> **Estratto della fonte**
Universalmente riconosciuta come una pellicola d’autore d'incredibile intelligenza, Shortbus spalancò le porte della notorietà al signor Mitchell, che, da sempre appassionato di arte, cinema e musica contemporanea, si è dedicato per anni alla regia di videoclip musicali. Tornato oggi in gran forma ci propone un film diverso da tutti i suoi lavori precedenti, tratto dalla struggente piece teatrale di Davi Linsday-Abaire: Rabbit Hole, il devastante diario di bordo di una coppia che ha visto tragicamente morire il proprio figlio. Tra lacrime e qualche sorriso ci godiamo il film, seduti comodamente in poltrona e ci armiamo di grandi aspettative.

Dopo la tragica scomparsa del loro unico figlio, Becca ed Howie Corbett non riescono a ritrovare gli equilibri perduti. Lo shock è così forte che né il tempo né i gruppi di sostegno più disparati riescono a placare il vuoto che oramai da otto mesi devasta il loro rapporto. Quando Gabby, l’immatura e petulante sorella minore di Becca, annuncia la sua prima gravidanza, gli equilibri già precari si sgretolano gettando la coppia in una crisi apparentemente irrecuperabile. Scavando nel loro passato i due comprendono che per riprendere a vivere devono affrontare i fantasmi che da troppo tempo ignorano somatizzando la sofferenza. Mentre Becca tenta di avvicinarsi a Jason, il giovanissimo studente che erroneamente ha investito suo figlio, Howie tenta di fuggire all’opprimente depressione di sua moglie cercando di liberare la testa. In realtà il dolore che investe entrambi è così violento che solo ritrovando se stessi riusciranno a ricostruire gli equilibri.

> **Dati mostrati**

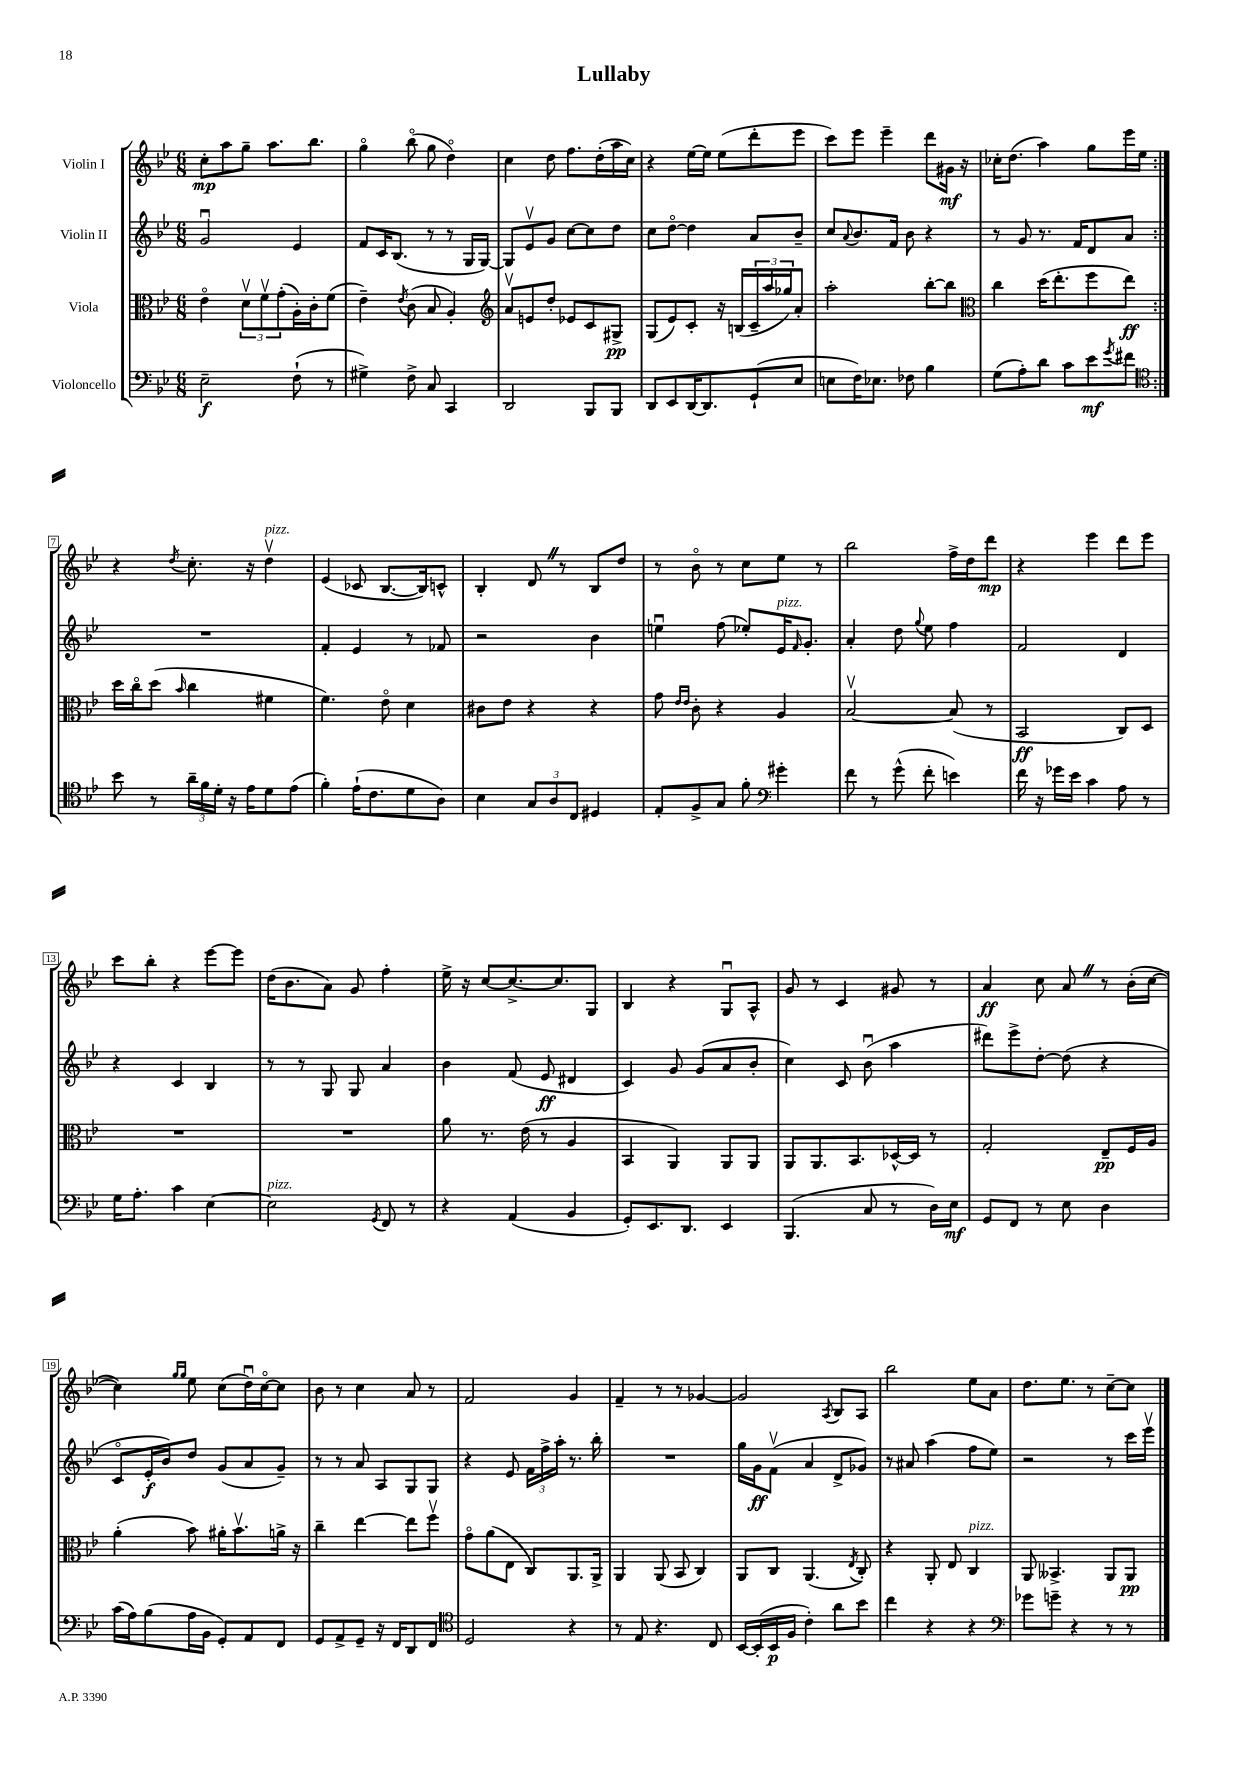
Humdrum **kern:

**kern	**kern	**kern	**kern
*staff4	*staff3	*staff2	*staff1
*clefF4	*clefC3	*clefG2	*clefG2
*k[b-e-]	*k[b-e-]	*k[b-e-]	*k[b-e-]
*M6/8	*M6/8	*M6/8	*M6/8
2E-~\	4e-o\	2gu/	8cc'\L
.	.	.	8aa\
.	12dv\L	.	8gg~\J
.	12fv\	.	.
.	.	.	8.aa\L
.	(12g'\	.	.
(8F`\	16A'\L)	4e-/	.
.	16c'\J	.	8.bb-\J
8r	(8f\J	.	.
=	=	=	=
4G#^\)	4e-~\)	8f/L	4ggo\
.	.	16c/K	.
.	.	(8.B-/J	.
.	8qe-/	.	.
8F^\	(8c\	.	(8bb-o\
8C/	8B-/	8r	8gg\
4CC/	4A'/)	8r	4ddo\)
.	.	16G/LL	.
.	.	[16G/JJ)	.
=	=	=	=
*	*clefG2	*	*
2DD/	8av/L	8G/]L	4cc\
.	8e/	8e-v/	.
.	8dd'/J	8g/J	8dd\
.	8e-/L	[8cc\L	8.ff\L
8BBB-/L	8c/	8cc\]	.
.	.	.	(16dd'\L
8BBB-/J	8G#^/J	8dd\J	16aa\
.	.	.	16cc\JJ)
=	=	=	=
8DD/L	(8G/L	8cc\L	4r
8EE-/	8e-/)	[8ddo\J	.
[16DD/K	8c'/J	4dd\]	[16ee-\LL
8.DD/]	.	.	16ee-\]JJ
.	16r	.	(8ee-\L
.	(16B/LL	.	.
(8GG`/	24c~/	8a/L	8ddd'\
.	24aa/	.	.
.	24gg-/J)	.	.
8E-/J	8a'/J	8b-~/J	8eee-\J
=	=	=	=
8E\L	2aa'\	8cc/L	8ccc\L)
.	.	8qqa/	.
16F\K)	.	8.b-/	8eee-\J
8.E-\J	.	.	.
.	.	.	4eee-~\
.	.	16f/Jk	.
8F-\	.	8b-\	.
4B-\	[8bb-'\L	4r	8ddd\L
.	8bb-\]J	.	16g#\Jk
.	.	.	16r
=	=	=	=
*	*clefC3	*	*
(8G\L	4cc\	8r	16cc-'\LK
.	.	.	(8.dd\J
8A'\)	.	8g/	.
8d\J	(16dd\LK	8.r	4aa\)
.	8.ee-'\	.	.
8c\L	.	.	.
.	.	16f/LK	.
8e-\	8ff\	8d/	8gg\L
8qg/	.	.	.
8f#\J	8ee-\J)	8a/J	16eee-\L
.	.	.	16ee-\JJ
=:|!	=:|!	=:|!	=:|!
*clefC4	*	*	*
8b-\	16dd\LL	2.r	4r
.	16cco\J	.	.
8r	(8dd\J	.	.
.	16qqb-/	.	8qdd/
24a~\LL	4cc\	.	8.cc'\
24f\	.	.	.
24d'\JJ	.	.	.
16r	.	.	.
16e-\LK	.	.	16r
8d\	4f#\	.	4ddv\
(8e-\J	.	.	.
=	=	=	=
4f'\)	4.f\)	4f'/	(4e-/
(16e-`\LK	.	4e-/	8c-/
8.c\	.	.	.
.	8e-o\	.	[8.B-/L
8d\	4d\	8r	.
.	.	.	16B-/]k)
8A\J)	.	8f-/	8c^^/J
=	=	=	=
4B-\	8c#\L	2r	4B-'/
.	8e-\J	.	.
12G/L	4r	.	8d/
12A/	.	.	.
.	.	.	8r
12C/J	.	.	.
4D#/	4r	4b-\	8B-/L
.	.	.	8dd/J
=	=	=	=
8E-'/L	8g\	4eeu\	8r
.	16qqe-/LL	.	.
.	16qqe-/JJ	.	.
8F^/	8c'\	.	8b-o\
8G/J	4r	(8ff\	8r
8f'\	.	8ee-'/L)	8cc\L
*clefF4	*	*	*
4g#'\	4A/	16e-/K	8ee-\J
.	.	16qqf/	.
.	.	8.g'/J	.
.	.	.	8r
=	=	=	=
8f\	[2B-v/	4a'/	2bb-\
8r	.	.	.
(8g^^\	.	8dd\	.
.	.	8qqgg/	.
8f'\	.	8ee-\	.
4e\)	(8B-/]	4ff\	16ff^\LL
.	.	.	16dd\J
.	8r	.	8ddd\J
=	=	=	=
16f\	2BB-/	2f/	4r
16r	.	.	.
16g-\LL	.	.	.
16e-\JJ	.	.	.
4c\	.	.	4eee-\
8A\	8C/L)	4d/	8ddd\L
8r	8D/J	.	8eee-\J
=	=	=	=
16G\LK	2.r	4r	8ccc\L
8.A'\J	.	.	.
.	.	.	8bb-'\J
4c\	.	4c/	4r
[4E-\	.	4B-/	[8eee-\L
.	.	.	8eee-\]J
=	=	=	=
2E-\]	2.r	8r	(16dd\LK
.	.	.	8.b-\
.	.	8r	.
.	.	8G/	8a\J)
.	.	8G/	8g/
8qGG/	.	.	.
8FF/	.	4a/	4ff'\
8r	.	.	.
=	=	=	=
4r	8a\	4b-\	16ee-^\
.	.	.	16r
.	8.r	.	[8cc/L
(4AA/	.	(8f/	8.cc^/_
.	(16e-\	.	.
.	8r	8e-/	.
.	.	.	8.cc/]
4BB-/	4A/	4d#/	.
.	.	.	8G/J
=	=	=	=
8GG'/L)	4BB-/	4c/)	4B-/
8.EE-/	.	.	.
.	4AA/)	8g/	4r
8.DD/J	.	.	.
.	.	(8g/L	.
4EE-/	8AA/L	8a/	8Gu/L
.	8AA/J	8b-'/J	8A^^/J
=	=	=	=
(4.BBB-/	8AA/L	4cc\)	8g/
.	8.AA/	.	8r
.	.	8c/	4c/
.	8.BB-/	.	.
8C/	.	(8b-u\	.
8r	[16D-^^/L	4aa\	8g#/
.	16D-/]JJ	.	.
16D\LL)	8r	.	8r
16E-\JJ	.	.	.
=	=	=	=
8GG/L	2G'/	8ddd#\L)	4a/
8FF/J	.	8eee-^\	.
8r	.	[8dd'\J	8cc\
8E-\	.	(8dd\]	8a/
4D\	8E-~/L	4r	8r
.	16F/L	.	(16b-'\LL
.	16A/JJ	.	[16cc\JJ
=	=	=	=
(16c\LL	(4a'\	8co/L	4cc\])
16A\J)	.	.	.
(8B-\	.	16e-'/L	.
.	.	16b-/J)	.
.	.	.	16qqgg/LL
.	.	.	16qqgg/JJ
16A\L	8b-\)	8dd/J	8ee-\
16BB-\JJ	.	.	.
8GG'/L)	16a#'\LK	(8g/L	(8cc\L
.	8.b-v\	.	.
8AA/	.	8a/	16ddu\L)
.	.	.	[16cco\J
8FF/J	16a^\Jk	8g~/J)	8cc\]J
.	16r	.	.
=	=	=	=
8GG/L	4cc~\	8r	8b-\
8AA^/	.	8r	8r
8GG~/J	[4ee-\	8a/	4cc\
16r	.	8A/L	.
16FF/LK	.	.	.
8DD/	8ee-\]L	8G/	8a/
8FF/J	8ffv\J	8G/J	8r
=	=	=	=
*clefC4	*	*	*
2D/	8go\L	4r	2f/
.	(8a\	.	.
.	8E-\J	8e-/	.
.	8C/L)	24f\LL	.
.	.	24ff^\	.
.	.	24aa'\JJ	.
4r	8.AA/	8.r	4g/
.	16AA^/Jk	16bb-'\	.
=	=	=	=
8r	4AA/	2.r	4f~/
8E-/	.	.	.
4.r	(8AA/	.	8r
.	8BB-/	.	8r
.	4C/)	.	[4g-/
8C/	.	.	.
=	=	=	=
[16BB-/LL	8AA/L	16gg\LL	2g-/]
(16BB-'/]	.	16g\J	.
16BB-/	8C/J	(8fv\J	.
16F/JJ	.	.	.
4c'\)	(4.AA/	4a/	.
.	.	.	8qA/
8a\L	.	8d^/L	8B-/L
.	8qE-/	.	.
8b-\J	8C'/)	8g-/J)	8A/J
=	=	=	=
4cc\	4r	8r	2bb-\
.	.	8a#/	.
4r	8AA'/	(4aa\	.
.	8E-/	.	.
4r	4C/	8ff\L	8ee-\L
.	.	8ee-\J)	8a\J
=	=	=	=
*clefF4	*	*	*
8g-\L	8AA/	2r	8.dd\L
8g~\J	4.BB--^/	.	.
.	.	.	8.ee-\J
4r	.	.	.
.	.	.	8r
8r	8AA/L	8r	[8cc~\L
8r	8AA/J	16ccc\LL	8cc\]J
.	.	16eee-v\JJ	.
==	==	==	==
*-	*-	*-	*-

> **Cosa si chiede**
**1)** Ricopia fedelmente il tratto della recensione di Rabbit Hole che va da "Universalmente riconosciuta come" fino a "di grandi aspettative.".
**2)** Come si traduce in inglese questa frase della recensione di Rabbit Hole: "Lo shock è così forte che né il tempo né i gruppi di sostegno più disparati riescono a placare il vuoto che oramai da otto mesi devasta il loro rapporto."?
**3)** Secondo la recensione di Rabbit Hole, chi è Jason?

> **Risposte ai compiti**
**1)**
Universalmente riconosciuta come una pellicola d’autore d'incredibile intelligenza, Shortbus spalancò le porte della notorietà al signor Mitchell, che, da sempre appassionato di arte, cinema e musica contemporanea, si è dedicato per anni alla regia di videoclip musicali. Tornato oggi in gran forma ci propone un film diverso da tutti i suoi lavori precedenti, tratto dalla struggente piece teatrale di Davi Linsday-Abaire: Rabbit Hole, il devastante diario di bordo di una coppia che ha visto tragicamente morire il proprio figlio. Tra lacrime e qualche sorriso ci godiamo il film, seduti comodamente in poltrona e ci armiamo di grandi aspettative.

**2)** The shock is so strong that neither time nor the most varied support groups can ease the emptiness that has been devastating their relationship for eight months now.

**3)** Il giovanissimo studente che per errore ha investito il figlio di Becca.